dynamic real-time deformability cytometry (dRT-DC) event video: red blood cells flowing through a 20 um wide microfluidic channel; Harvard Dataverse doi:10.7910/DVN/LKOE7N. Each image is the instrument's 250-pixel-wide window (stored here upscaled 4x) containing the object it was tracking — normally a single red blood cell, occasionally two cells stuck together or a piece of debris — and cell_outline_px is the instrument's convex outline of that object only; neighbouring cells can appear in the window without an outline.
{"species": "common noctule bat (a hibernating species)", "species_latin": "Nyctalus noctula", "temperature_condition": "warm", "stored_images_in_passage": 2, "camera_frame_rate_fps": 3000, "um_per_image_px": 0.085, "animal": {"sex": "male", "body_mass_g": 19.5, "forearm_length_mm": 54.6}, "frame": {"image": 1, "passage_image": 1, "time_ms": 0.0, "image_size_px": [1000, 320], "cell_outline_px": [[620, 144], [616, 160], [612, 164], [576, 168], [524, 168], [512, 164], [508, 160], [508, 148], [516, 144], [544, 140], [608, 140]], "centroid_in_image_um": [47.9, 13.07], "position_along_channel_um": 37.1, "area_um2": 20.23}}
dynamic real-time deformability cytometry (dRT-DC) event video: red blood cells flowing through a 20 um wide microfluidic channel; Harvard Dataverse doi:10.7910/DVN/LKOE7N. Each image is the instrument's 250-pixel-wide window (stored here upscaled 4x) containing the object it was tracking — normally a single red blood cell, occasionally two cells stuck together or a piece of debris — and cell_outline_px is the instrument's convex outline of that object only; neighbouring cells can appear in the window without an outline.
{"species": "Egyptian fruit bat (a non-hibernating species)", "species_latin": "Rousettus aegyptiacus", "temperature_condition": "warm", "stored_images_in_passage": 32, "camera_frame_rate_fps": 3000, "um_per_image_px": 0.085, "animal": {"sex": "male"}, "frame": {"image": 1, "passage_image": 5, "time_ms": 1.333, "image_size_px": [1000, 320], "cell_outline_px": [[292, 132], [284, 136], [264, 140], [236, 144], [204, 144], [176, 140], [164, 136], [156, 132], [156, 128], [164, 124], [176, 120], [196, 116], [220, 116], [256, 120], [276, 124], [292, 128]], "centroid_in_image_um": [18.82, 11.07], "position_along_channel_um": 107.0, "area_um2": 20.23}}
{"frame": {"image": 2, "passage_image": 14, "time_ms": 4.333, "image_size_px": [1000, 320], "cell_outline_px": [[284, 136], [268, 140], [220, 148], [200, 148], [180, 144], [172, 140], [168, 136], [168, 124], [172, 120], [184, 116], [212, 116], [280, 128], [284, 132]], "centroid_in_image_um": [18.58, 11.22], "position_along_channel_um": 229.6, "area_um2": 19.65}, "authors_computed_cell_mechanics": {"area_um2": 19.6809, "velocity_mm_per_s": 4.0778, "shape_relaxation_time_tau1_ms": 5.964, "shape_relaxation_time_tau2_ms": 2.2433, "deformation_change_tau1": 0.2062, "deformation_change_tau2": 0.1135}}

------------------------------------------------

- _REQUIREMENTS_:
Set down the entries verbatim, leaving none out.

- _EXPECTED OUTPUT_:
dynamic real-time deformability cytometry (dRT-DC) event video: red blood cells flowing through a 20 um wide microfluidic channel; Harvard Dataverse doi:10.7910/DVN/LKOE7N. Each image is the instrument's 250-pixel-wide window (stored here upscaled 4x) containing the object it was tracking — normally a single red blood cell, occasionally two cells stuck together or a piece of debris — and cell_outline_px is the instrument's convex outline of that object only; neighbouring cells can appear in the window without an outline.
{"species": "common noctule bat (a hibernating species)", "species_latin": "Nyctalus noctula", "temperature_condition": "warm", "stored_images_in_passage": 2, "camera_frame_rate_fps": 3000, "um_per_image_px": 0.085, "animal": {"sex": "male", "body_mass_g": 19.5, "forearm_length_mm": 54.6}, "frame": {"image": 1, "passage_image": 1, "time_ms": 0.0, "image_size_px": [1000, 320], "cell_outline_px": [[620, 144], [616, 160], [612, 164], [576, 168], [524, 168], [512, 164], [508, 160], [508, 148], [516, 144], [544, 140], [608, 140]], "centroid_in_image_um": [47.9, 13.07], "position_along_channel_um": 37.1, "area_um2": 20.23}}
dynamic real-time deformability cytometry (dRT-DC) event video: red blood cells flowing through a 20 um wide microfluidic channel; Harvard Dataverse doi:10.7910/DVN/LKOE7N. Each image is the instrument's 250-pixel-wide window (stored here upscaled 4x) containing the object it was tracking — normally a single red blood cell, occasionally two cells stuck together or a piece of debris — and cell_outline_px is the instrument's convex outline of that object only; neighbouring cells can appear in the window without an outline.
{"species": "Egyptian fruit bat (a non-hibernating species)", "species_latin": "Rousettus aegyptiacus", "temperature_condition": "warm", "stored_images_in_passage": 32, "camera_frame_rate_fps": 3000, "um_per_image_px": 0.085, "animal": {"sex": "male"}, "frame": {"image": 1, "passage_image": 5, "time_ms": 1.333, "image_size_px": [1000, 320], "cell_outline_px": [[292, 132], [284, 136], [264, 140], [236, 144], [204, 144], [176, 140], [164, 136], [156, 132], [156, 128], [164, 124], [176, 120], [196, 116], [220, 116], [256, 120], [276, 124], [292, 128]], "centroid_in_image_um": [18.82, 11.07], "position_along_channel_um": 107.0, "area_um2": 20.23}}
{"frame": {"image": 2, "passage_image": 14, "time_ms": 4.333, "image_size_px": [1000, 320], "cell_outline_px": [[284, 136], [268, 140], [220, 148], [200, 148], [180, 144], [172, 140], [168, 136], [168, 124], [172, 120], [184, 116], [212, 116], [280, 128], [284, 132]], "centroid_in_image_um": [18.58, 11.22], "position_along_channel_um": 229.6, "area_um2": 19.65}, "authors_computed_cell_mechanics": {"area_um2": 19.6809, "velocity_mm_per_s": 4.0778, "shape_relaxation_time_tau1_ms": 5.964, "shape_relaxation_time_tau2_ms": 2.2433, "deformation_change_tau1": 0.2062, "deformation_change_tau2": 0.1135}}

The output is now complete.